EXTRACT PROVIDED:
* begin *

When Sudipto hit a lamp-post, one police hit him just above the nose, on his forehead with a baton and he fell down. His eyes bulged out and his eyes and nose were bleeding profusely.

The circumstances of his death quickly became a matter of dispute. While the police maintained that it was an accidental fall, student organizations and opposition parties claimed that it was a case of custodial violence. The presence of injuries on Gupta’s body intensified allegations of excessive use of force.

== Aftermath ==
The death of Sudipto Gupta triggered protests across Kolkata and other parts of West Bengal. Student groups, civil society organizations, and political parties organized demonstrations demanding justice and accountability. The incident became a focal point for criticism of the TMC state government’s handling of dissent.

A judicial inquiry was ordered by the state government to investigate the circumstances surrounding the death. The findings of the inquiry remained contested, with differing interpretations from authorities and opposition groups. The case also raised broader concerns about police conduct, custodial safety, and the rights of protesters.

Police claimed that he was hanging his head out of the window and hit a lamppost, while students maintain, he was beaten by police. The bus driver was arrested and charged with negligent driving.

Post mortem examination found multiple injuries on his body, heart, lung and brain, along with internal bleeding and pulmonary contusion consistent with assault. However, a magisterial inquiry ruled out any role or negligence of the police in the death stating it was caused due to an accident.

SFI had demanded a judicial investigation into this case, but was rejected by the state government.

* end *

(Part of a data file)
* begin *

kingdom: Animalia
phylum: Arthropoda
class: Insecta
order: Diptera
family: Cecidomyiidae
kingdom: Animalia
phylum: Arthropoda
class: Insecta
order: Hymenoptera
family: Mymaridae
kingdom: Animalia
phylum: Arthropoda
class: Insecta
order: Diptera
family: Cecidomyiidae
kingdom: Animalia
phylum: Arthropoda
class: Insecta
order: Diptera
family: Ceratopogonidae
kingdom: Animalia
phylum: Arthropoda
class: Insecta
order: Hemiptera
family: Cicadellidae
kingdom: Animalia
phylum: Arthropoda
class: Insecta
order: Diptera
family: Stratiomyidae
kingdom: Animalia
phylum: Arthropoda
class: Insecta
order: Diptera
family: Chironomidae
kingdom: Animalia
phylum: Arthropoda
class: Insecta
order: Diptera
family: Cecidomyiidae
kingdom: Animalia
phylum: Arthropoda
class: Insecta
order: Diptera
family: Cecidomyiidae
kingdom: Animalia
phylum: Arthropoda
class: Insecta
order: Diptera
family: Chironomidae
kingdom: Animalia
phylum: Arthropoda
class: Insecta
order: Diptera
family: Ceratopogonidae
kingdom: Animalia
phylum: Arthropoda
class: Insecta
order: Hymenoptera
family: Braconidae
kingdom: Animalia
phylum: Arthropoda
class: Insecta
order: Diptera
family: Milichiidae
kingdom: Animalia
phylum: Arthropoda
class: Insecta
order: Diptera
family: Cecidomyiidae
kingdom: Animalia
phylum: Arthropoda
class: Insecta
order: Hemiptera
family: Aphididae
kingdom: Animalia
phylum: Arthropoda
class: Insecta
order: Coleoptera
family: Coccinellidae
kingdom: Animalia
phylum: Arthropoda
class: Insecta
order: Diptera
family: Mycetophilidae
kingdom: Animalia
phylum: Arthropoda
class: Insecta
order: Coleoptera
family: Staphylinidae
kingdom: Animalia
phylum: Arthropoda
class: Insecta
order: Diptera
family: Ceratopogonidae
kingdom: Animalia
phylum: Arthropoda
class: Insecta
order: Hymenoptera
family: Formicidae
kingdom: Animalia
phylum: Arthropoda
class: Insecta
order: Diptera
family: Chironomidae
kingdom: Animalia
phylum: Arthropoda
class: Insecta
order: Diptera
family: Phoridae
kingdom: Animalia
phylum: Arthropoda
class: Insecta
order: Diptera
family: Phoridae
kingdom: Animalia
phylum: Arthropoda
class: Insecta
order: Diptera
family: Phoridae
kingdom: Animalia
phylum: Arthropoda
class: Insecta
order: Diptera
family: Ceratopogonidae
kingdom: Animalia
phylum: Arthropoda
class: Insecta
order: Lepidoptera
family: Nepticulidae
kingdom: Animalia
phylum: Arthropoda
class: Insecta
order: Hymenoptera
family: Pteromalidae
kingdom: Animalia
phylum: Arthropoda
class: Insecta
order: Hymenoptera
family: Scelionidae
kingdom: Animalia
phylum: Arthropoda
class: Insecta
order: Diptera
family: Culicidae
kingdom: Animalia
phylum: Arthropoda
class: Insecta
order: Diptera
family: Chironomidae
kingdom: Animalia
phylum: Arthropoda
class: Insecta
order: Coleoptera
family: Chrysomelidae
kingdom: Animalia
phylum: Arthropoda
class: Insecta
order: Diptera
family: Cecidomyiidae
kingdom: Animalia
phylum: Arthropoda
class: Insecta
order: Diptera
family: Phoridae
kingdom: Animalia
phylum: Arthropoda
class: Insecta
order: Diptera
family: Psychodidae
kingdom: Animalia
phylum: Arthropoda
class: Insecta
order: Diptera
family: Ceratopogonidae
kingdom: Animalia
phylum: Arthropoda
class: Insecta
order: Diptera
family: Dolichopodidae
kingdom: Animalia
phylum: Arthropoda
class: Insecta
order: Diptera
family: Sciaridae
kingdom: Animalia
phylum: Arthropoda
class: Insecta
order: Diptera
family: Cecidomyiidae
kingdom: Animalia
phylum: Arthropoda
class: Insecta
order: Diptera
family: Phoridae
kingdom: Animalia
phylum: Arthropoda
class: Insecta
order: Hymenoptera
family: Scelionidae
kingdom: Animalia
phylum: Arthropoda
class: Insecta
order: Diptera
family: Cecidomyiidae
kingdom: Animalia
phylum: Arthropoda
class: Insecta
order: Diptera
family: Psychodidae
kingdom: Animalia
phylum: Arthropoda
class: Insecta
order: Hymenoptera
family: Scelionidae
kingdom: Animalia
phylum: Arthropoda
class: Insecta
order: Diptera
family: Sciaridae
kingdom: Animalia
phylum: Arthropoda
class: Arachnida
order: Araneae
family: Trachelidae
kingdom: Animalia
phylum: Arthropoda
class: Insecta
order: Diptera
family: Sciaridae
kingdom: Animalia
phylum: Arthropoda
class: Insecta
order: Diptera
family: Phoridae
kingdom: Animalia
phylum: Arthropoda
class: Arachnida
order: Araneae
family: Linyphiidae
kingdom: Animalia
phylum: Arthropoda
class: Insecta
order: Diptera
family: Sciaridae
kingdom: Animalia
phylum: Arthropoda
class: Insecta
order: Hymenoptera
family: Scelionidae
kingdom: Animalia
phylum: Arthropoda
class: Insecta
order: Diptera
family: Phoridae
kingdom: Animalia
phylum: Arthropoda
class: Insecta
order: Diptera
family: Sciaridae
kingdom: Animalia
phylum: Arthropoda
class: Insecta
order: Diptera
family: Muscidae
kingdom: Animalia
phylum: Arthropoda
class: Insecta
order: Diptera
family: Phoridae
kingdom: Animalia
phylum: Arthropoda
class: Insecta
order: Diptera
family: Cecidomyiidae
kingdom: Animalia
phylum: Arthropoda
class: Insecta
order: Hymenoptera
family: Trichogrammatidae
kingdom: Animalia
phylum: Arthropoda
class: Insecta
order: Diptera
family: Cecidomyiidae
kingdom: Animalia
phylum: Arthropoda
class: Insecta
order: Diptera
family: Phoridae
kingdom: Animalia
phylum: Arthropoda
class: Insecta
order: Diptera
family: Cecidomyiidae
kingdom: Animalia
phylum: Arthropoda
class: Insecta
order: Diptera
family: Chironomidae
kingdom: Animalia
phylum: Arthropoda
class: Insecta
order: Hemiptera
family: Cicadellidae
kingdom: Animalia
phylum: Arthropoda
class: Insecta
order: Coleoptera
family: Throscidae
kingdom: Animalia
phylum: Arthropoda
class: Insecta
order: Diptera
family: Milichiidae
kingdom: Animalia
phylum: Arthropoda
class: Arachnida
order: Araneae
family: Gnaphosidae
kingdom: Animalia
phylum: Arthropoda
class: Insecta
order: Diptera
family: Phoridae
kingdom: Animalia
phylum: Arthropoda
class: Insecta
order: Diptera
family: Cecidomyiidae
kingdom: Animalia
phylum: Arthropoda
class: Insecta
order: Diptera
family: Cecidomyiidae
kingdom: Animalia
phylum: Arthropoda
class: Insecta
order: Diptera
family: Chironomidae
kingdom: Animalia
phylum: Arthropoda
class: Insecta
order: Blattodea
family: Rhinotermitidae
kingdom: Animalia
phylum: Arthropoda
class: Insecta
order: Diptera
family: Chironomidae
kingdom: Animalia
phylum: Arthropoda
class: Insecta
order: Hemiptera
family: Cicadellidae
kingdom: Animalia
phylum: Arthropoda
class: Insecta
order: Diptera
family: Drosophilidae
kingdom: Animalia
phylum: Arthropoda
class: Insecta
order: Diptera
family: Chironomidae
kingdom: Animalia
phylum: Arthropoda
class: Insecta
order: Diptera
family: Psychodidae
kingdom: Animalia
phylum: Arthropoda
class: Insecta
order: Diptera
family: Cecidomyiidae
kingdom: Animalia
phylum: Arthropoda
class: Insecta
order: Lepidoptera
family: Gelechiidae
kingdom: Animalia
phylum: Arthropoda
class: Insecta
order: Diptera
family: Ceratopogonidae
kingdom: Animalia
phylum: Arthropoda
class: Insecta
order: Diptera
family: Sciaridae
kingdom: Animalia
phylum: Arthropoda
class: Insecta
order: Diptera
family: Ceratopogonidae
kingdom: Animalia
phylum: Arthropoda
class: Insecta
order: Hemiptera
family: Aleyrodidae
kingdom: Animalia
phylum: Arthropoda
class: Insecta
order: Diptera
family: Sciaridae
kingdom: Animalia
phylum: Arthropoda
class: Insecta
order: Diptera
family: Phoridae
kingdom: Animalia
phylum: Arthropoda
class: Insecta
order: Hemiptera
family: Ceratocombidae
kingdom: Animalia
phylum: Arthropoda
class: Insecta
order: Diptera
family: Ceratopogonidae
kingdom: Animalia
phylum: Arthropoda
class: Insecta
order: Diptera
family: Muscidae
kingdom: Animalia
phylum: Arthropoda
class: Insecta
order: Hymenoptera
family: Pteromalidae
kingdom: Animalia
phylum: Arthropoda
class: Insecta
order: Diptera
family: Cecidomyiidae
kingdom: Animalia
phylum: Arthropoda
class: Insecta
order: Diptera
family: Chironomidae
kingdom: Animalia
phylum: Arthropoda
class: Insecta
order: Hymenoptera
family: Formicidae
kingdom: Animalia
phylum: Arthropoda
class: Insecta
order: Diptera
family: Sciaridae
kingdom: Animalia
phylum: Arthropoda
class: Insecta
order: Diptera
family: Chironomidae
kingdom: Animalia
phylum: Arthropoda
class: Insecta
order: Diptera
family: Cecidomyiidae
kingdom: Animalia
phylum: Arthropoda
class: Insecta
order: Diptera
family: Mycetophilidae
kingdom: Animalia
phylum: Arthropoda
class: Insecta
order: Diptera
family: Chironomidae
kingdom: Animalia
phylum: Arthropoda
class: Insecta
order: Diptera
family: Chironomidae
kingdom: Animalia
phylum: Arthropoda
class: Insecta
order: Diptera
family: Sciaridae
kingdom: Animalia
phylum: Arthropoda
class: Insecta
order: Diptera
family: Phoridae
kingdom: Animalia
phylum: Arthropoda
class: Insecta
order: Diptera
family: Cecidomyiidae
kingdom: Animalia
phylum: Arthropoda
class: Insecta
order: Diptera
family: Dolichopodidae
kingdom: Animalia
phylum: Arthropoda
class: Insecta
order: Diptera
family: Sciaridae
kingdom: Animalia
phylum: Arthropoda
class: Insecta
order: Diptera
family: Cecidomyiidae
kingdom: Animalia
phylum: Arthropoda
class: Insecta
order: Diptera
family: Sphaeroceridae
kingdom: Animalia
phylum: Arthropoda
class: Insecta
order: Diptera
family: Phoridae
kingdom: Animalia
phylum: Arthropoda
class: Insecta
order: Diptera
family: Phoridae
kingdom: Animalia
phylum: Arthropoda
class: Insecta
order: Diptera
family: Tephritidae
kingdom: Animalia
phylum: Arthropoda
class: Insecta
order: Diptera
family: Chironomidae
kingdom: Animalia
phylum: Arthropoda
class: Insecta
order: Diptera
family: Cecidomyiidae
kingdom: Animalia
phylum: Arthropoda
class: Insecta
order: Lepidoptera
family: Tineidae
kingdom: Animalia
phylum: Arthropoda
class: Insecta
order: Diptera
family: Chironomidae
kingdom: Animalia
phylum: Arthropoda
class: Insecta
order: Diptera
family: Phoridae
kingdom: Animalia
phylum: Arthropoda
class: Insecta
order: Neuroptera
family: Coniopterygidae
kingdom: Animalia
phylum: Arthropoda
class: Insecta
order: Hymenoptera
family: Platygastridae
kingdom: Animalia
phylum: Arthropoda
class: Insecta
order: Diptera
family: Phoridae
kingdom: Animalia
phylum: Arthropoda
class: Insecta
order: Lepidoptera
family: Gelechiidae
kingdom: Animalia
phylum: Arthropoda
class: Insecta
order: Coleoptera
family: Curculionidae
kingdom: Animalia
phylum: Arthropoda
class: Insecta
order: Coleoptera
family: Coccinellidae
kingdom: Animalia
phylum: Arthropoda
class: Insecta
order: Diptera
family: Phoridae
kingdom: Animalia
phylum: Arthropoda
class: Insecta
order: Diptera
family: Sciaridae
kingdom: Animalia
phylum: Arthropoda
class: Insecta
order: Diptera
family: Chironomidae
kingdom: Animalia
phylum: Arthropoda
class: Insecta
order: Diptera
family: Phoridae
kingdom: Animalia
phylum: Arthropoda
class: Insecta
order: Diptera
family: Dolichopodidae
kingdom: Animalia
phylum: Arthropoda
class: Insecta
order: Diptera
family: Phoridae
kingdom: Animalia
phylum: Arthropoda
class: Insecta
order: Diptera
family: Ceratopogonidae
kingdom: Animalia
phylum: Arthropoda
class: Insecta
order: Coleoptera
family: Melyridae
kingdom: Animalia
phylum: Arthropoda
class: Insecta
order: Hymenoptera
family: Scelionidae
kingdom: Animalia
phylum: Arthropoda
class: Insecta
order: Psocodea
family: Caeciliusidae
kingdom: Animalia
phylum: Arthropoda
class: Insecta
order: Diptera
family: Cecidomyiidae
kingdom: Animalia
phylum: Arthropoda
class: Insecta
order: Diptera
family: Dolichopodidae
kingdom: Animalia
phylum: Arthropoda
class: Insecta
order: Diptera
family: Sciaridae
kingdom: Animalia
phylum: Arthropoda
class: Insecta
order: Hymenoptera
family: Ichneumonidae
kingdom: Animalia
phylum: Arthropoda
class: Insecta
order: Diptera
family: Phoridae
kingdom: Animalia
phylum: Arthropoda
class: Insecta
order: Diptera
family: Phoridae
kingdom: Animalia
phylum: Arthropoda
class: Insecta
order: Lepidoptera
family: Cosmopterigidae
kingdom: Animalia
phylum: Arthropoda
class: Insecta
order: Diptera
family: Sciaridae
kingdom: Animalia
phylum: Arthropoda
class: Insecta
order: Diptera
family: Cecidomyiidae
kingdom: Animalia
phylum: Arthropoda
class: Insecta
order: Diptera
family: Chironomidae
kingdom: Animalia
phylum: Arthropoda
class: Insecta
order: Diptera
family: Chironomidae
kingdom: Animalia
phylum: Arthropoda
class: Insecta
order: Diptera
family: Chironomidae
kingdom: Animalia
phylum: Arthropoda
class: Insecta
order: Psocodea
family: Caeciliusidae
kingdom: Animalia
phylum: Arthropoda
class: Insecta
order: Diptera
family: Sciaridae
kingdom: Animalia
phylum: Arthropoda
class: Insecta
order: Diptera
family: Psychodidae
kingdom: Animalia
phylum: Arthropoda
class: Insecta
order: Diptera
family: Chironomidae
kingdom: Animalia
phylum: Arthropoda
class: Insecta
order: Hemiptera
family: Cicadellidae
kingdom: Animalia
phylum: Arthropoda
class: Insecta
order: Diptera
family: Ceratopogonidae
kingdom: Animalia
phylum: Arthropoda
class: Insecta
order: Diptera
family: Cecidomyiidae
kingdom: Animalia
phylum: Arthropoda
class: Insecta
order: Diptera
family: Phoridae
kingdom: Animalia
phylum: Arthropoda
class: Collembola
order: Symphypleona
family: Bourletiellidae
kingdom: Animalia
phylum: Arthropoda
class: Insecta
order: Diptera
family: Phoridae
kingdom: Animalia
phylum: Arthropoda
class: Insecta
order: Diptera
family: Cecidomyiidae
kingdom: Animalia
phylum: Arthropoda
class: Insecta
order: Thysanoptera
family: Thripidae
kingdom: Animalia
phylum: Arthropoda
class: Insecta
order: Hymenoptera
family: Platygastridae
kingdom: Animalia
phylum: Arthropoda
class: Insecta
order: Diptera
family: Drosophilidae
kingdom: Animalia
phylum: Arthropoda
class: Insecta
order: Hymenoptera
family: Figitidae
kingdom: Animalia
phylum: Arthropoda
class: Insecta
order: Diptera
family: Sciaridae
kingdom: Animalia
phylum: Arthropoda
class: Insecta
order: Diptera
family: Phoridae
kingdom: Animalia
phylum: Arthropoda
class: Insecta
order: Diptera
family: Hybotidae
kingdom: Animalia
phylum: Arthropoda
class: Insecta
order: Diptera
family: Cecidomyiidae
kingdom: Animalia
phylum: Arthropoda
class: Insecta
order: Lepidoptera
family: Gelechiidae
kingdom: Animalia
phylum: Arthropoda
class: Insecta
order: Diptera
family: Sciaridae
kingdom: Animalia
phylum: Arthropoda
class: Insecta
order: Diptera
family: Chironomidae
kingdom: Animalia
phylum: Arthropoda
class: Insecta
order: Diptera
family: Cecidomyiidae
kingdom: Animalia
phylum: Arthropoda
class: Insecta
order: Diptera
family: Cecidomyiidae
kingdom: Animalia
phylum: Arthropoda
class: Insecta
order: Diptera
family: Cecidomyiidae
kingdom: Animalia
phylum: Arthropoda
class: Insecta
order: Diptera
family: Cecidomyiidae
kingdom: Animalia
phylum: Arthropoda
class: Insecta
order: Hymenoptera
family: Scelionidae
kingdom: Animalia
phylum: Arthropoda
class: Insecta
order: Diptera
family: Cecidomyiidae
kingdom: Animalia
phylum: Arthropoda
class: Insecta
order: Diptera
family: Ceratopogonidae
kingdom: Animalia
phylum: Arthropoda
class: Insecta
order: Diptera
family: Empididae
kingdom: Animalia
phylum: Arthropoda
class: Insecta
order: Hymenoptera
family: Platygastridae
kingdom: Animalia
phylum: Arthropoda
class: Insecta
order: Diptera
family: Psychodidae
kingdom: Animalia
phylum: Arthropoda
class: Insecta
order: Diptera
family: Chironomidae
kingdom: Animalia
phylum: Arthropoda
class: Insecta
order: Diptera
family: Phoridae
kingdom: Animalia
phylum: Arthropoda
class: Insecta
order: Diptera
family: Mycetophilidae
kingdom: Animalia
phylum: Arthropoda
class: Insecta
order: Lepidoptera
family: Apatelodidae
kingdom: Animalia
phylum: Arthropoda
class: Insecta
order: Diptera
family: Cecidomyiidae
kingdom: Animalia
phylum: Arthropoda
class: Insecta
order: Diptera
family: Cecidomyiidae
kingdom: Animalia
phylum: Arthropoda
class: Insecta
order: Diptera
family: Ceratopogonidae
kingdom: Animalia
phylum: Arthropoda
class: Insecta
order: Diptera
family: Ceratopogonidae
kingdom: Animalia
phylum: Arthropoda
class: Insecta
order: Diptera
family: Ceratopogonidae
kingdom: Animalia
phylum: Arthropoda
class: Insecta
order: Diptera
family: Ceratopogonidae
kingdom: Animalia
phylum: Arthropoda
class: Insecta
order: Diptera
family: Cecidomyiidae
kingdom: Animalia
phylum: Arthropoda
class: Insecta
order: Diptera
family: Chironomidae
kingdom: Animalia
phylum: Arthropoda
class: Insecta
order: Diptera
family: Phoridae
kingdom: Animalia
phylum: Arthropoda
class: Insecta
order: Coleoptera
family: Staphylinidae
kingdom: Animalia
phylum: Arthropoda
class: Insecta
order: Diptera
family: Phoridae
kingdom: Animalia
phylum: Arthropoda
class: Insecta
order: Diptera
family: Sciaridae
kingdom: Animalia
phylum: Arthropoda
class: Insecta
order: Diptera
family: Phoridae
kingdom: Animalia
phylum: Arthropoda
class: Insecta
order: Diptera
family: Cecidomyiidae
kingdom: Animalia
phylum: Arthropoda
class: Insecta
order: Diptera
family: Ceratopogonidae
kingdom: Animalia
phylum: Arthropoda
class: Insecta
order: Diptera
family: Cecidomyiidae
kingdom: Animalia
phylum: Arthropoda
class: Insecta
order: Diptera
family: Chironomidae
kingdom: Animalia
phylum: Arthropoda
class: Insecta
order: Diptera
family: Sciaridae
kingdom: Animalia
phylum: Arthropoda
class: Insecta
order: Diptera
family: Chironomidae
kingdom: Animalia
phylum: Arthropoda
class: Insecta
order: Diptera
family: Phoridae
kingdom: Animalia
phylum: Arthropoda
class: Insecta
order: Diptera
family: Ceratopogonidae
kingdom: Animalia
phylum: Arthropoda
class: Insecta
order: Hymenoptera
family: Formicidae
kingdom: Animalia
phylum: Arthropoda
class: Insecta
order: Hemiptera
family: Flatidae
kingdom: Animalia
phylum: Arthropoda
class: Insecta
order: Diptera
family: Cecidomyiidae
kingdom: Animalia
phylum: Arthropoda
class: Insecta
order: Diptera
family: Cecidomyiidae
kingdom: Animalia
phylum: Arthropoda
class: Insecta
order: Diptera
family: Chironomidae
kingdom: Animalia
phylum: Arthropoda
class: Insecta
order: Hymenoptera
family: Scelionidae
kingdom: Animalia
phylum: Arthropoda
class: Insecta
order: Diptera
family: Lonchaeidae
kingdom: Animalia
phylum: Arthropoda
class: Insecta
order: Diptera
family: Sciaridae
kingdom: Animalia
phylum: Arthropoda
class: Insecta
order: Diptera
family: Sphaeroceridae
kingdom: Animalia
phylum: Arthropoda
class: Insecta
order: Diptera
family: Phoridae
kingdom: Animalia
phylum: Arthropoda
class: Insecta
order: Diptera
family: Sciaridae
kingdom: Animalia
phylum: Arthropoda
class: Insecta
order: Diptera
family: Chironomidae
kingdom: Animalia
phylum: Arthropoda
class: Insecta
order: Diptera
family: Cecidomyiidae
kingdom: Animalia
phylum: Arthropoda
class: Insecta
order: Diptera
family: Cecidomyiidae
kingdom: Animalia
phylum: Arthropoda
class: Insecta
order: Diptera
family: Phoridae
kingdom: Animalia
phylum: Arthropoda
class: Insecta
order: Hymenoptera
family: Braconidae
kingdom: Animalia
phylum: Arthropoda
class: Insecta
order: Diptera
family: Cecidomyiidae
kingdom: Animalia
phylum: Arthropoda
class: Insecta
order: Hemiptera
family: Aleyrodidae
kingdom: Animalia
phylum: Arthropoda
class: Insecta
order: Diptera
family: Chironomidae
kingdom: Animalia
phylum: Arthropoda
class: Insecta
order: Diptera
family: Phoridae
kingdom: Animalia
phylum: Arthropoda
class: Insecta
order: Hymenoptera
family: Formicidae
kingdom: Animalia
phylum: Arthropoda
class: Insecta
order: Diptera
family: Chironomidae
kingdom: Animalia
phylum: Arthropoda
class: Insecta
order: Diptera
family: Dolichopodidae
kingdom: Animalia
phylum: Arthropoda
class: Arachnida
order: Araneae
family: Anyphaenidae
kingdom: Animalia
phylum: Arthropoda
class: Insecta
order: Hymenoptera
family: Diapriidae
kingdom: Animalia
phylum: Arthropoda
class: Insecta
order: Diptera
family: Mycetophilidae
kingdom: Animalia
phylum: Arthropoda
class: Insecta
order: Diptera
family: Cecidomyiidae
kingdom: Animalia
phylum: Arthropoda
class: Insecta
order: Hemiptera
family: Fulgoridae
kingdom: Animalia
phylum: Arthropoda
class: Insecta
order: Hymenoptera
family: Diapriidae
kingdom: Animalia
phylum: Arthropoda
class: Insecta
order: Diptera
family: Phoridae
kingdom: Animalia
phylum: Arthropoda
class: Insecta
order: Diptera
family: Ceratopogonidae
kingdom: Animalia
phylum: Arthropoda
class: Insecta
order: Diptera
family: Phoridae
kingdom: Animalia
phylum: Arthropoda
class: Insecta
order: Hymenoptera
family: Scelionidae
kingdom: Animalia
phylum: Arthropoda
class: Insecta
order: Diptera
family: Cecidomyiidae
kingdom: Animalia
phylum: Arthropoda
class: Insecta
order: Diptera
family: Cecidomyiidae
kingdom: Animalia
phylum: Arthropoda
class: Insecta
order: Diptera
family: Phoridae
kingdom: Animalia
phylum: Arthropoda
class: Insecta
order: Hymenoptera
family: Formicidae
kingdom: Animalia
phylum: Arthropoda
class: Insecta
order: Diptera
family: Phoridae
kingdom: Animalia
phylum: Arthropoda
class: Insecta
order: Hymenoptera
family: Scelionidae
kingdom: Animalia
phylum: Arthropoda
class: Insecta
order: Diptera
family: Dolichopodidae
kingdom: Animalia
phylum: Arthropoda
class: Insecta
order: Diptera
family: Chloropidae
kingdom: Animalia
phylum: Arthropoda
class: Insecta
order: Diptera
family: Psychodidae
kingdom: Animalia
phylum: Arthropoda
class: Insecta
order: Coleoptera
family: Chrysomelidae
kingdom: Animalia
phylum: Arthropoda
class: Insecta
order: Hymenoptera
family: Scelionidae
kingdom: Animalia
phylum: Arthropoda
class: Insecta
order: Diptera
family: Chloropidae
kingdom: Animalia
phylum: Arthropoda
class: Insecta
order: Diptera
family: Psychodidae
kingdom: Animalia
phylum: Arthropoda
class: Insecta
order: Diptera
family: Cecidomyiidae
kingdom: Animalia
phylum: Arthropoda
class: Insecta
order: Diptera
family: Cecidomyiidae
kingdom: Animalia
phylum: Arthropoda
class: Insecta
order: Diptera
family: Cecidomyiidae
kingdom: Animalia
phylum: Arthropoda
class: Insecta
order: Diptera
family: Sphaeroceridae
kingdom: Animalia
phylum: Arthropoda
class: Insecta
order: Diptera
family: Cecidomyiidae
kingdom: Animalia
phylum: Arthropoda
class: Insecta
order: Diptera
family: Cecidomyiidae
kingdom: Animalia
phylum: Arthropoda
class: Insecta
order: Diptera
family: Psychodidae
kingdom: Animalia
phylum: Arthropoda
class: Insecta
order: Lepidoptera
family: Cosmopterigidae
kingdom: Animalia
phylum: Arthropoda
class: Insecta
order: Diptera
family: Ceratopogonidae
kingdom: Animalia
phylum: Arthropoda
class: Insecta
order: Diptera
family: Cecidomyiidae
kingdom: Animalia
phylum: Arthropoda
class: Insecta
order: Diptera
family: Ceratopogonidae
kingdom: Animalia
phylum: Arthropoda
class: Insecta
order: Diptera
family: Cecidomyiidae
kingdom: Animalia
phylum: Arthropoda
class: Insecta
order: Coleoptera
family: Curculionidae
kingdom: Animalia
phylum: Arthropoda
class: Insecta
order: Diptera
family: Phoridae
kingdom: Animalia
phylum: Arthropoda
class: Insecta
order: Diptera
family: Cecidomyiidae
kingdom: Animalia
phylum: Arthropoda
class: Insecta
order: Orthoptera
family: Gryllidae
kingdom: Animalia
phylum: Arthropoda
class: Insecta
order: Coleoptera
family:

* end *

WHAT IS REQUIRED:
Reproduce the stretch from "When Sudipto hit" through "use of force." in the account of Sudipto Gupta's death.

EXERCISE RESPONSE:
When Sudipto hit a lamp-post, one police hit him just above the nose, on his forehead with a baton and he fell down. His eyes bulged out and his eyes and nose were bleeding profusely.

The circumstances of his death quickly became a matter of dispute. While the police maintained that it was an accidental fall, student organizations and opposition parties claimed that it was a case of custodial violence. The presence of injuries on Gupta’s body intensified allegations of excessive use of force.